Antioxidant and antithrombotic properties of Dendropanax morbifera Léveille (Araliaceae) and its ferments produced by fermentation processing.
Jun-Hui ChoiSeung KimPublished in: Journal of food biochemistry (2019)
The present study investigates and evaluates the antioxidant and antithrombotic effects of Dendropanax morbifera Léveille (Araliaceae) extracts (DME) and its ferment (FDME). Antioxidant activities were improved by FDME treatment, especially 66.74% of hydroxyl radical scavenging activity was observed at 100 μg of FDME treatment. In vitro antithrombotic activity was also improved by accelerated fibrinolysis and blood clot degradation as well as prolonged prothrombin time. Similar to those results, in vivo experiment also showed that the formation of thrombus was alleviated and paralysis or death due to thromboembolism was also prevented to some extent. PRACTICAL APPLICATIONS: A bioprocessing technology, fermentation is known to enhance nutritional qualities which has beneficial effects on health by improving antioxidant activity, lipid levels, and antithrombotic activities.
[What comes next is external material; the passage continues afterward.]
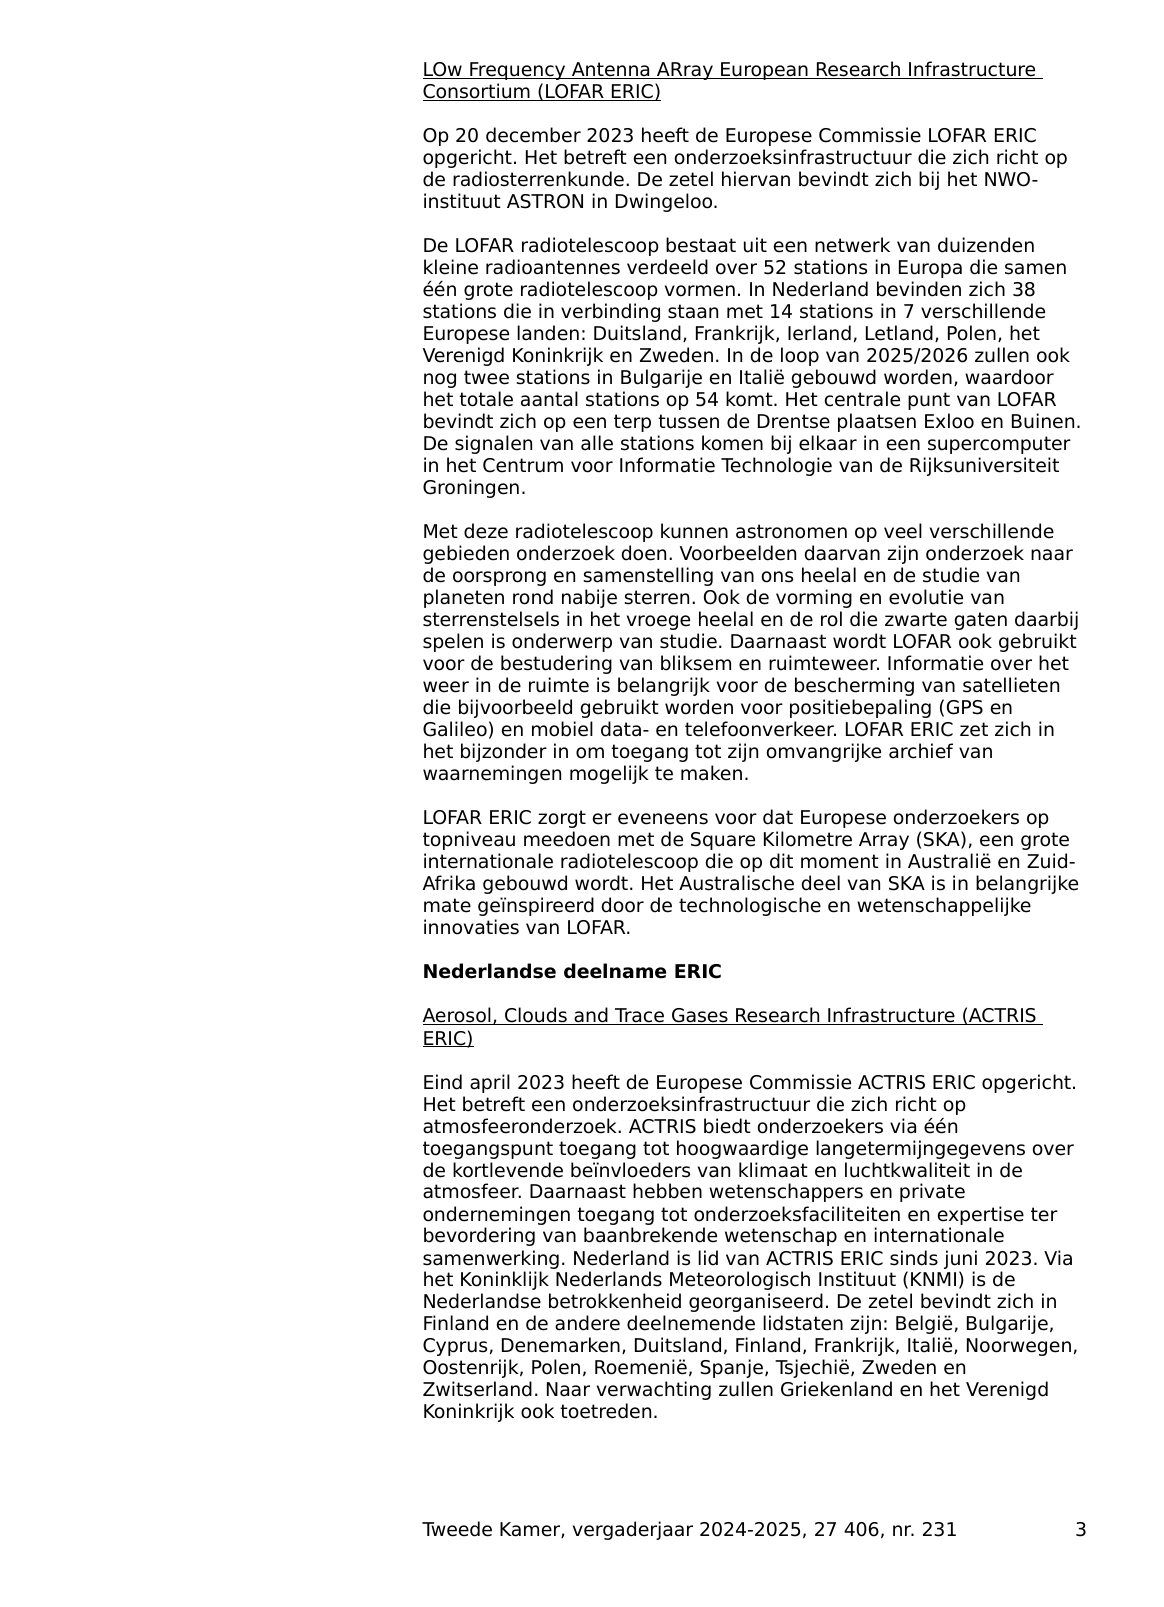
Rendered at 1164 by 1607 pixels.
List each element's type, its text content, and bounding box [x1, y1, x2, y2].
DME, healthy food source has been known to have a potential for improving blood circulation improvement. The present study provides beneficial information on the potential and excellence of the antithrombotic efficacy of DME and FDME. The present results elucidate the antithrombotic activities of DME and FDME, which is useful in the development of new food materials for cardiovascular health and new antithrombotic agents for clinical application.